Fourthly, there is a possible improvement of the access to the data source details. Given information is fragmented between different sources of information and study protocols or outcomes lists are not always available. In consequence identifying and gathering this information to produce an integrated view can be really difficult.

Finally, the variability of our results is greater than in the European study. This may be because the classification is based on dimensions assessing mostly symptoms, 5 out of 8 dimensions. This classification probably more appropriate for data sources with a primary objective of treatment evaluation (e.g. open-label extension), which are a minority of the included sources. The classification may not be as applicable to assess other data sources focused on the evaluation of burden. Real world evidence collection is done for various purposes and such a restricted classification can lead to ambiguous conclusions. It can lead to a perception of consensus while actually missing important aspects such as burden, function or complications of treatments.

Our study has several limitations. First of all, only one reader has conducted the record selection and the data extraction unlike systematic reviews. Nevertheless, the search methods identified a large number of PD data sources for extraction and comparison. No contact was established with investigators of the included studies to confirm data extraction results. To address this issue, a second step has been performed after the data extraction from the publications, to update and complete the published information with all other available sources. At risk/prodromal cohorts have not been separated from clinical PD cohorts, but the distinction between these two subgroups has recently been described as artificial [4].

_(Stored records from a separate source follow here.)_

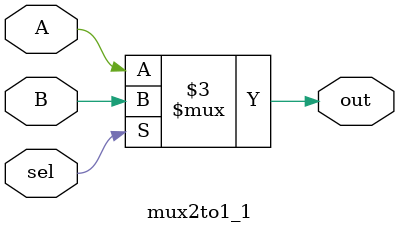
<source format=v>
`timescale 1ns / 1ps


module mux2to1_8(out_8, A, B, sel);
    output [8:0] out_8;
    input [8:0] A;
    input [8:0] B;
    input sel;
    
    reg [8:0] out_8 = 0;
    always @ (sel or A or B)
        begin
            if (sel)
                out_8 = B;
            else 
                out_8 = A;
        end
         
endmodule


module mux2to1_1(out, A, B, sel);
    output out;
    input A;
    input B;
    input sel;
    
    reg out;
    always @ (sel or A or B)
        begin
            if (sel)
                out <= B;
            else 
                out <= A;
        end
         
endmodule

</source>
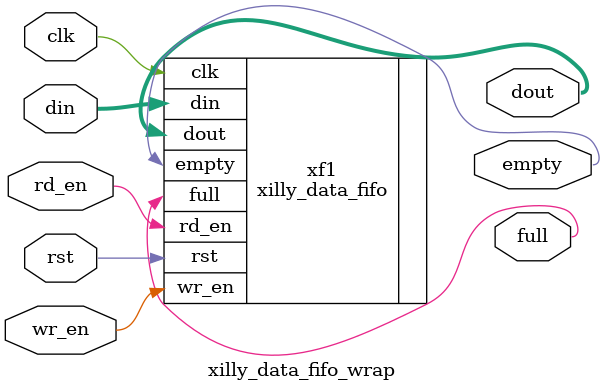
<source format=v>
`timescale 1ns / 1ps
module xilly_data_fifo_wrap( input rst, clk, wr_en, rd_en,
input [31:0] din,
output [31:0] dout,
output full,empty
    );
	 
xilly_data_fifo xf1 (
  .clk(clk), // input clk
  .rst(rst), // input rst
  .din(din), // input [31 : 0] din
  .wr_en(wr_en), // input wr_en
  .rd_en(rd_en), // input rd_en
  .dout(dout), // output [31 : 0] dout
  .full(full), // output full
  .empty(empty) // output empty
);
endmodule

</source>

Our study has several strengths. It is the first review of existing real world longitudinal data sources on PD in USA to our knowledge. Moreover, it was performed with broad research criteria and without any limitation on language, type of publication or type of measurements. This review creates an integrated view and should assist investigators and clinicians to identify and optimize the measurements that best match with their objectives and the already existing data sources.

Conclusion

In conclusion, many longitudinal real world data sources on PD exist. Different types of measurements have been used over time. To allow comparison and pooling of these multiple data sources, it will be essential to harmonize practices in terms of types of measurements.